The changes were substantial. I was stunned, for example, when a senior executive explained how marketing agencies are now managed and compensated: so different from the model I had grown up with. Some brand groups – the heart of the company’s machine – no longer work at the main building, but rather are with multi-functional teams at technical centers. And the technology community, long dominated by not-invented-here syndrome, has enthusiastically embraced open innovation.
But for all the change, what is most important has not changed at all. Curiosity about consumers’ habits, needs, and interests pervades all activities. People are treated with respect and courtesy. Managers are on a continuous hunt for new learnings. Success is less important than progress and creative hypotheses. Data rules all. Crisp, clear communication of ideas – the message – is as important as the idea itself. Decisions are made deliberately and methodically.
These are enduring values. They are not challenged and do not change. And because there is this rock-solid foundation of unchanging values, everything else can change without disruption.
The past, of course, is no promise of the future.

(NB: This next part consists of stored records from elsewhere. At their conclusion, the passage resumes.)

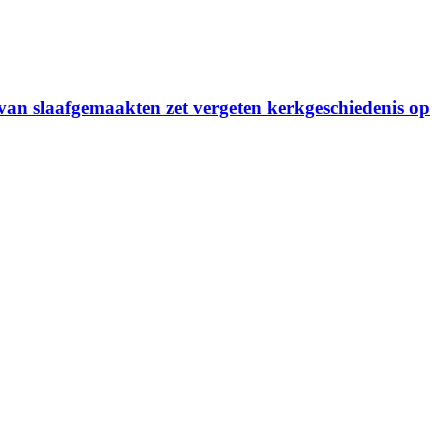
an slaafgemaakten zet vergeten kerkgeschiedenis op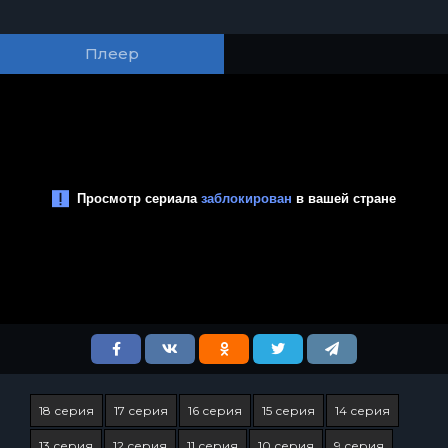
Плеер
18 серия
17 серия
16 серия
15 серия
14 серия
13 серия
12 серия
11 серия
10 серия
9 серия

Consider Japan. Japan’s cultural homogeneity and shared values allowed it to transform itself at breathtaking speed from feudalism into a modern power during the late 19th century, and from wartime devastation into a global economic powerhouse in the late 20th century. And yet it has been unable to transform again to overcome its twenty-year-long malaise. Similarly, in the 90′s when a new CEO pushed P&G to change too quickly, the company lost its way.
Still. Young companies could do worse than studying and emulating P&G. Discover your values and make them your foundation. Anything else can change.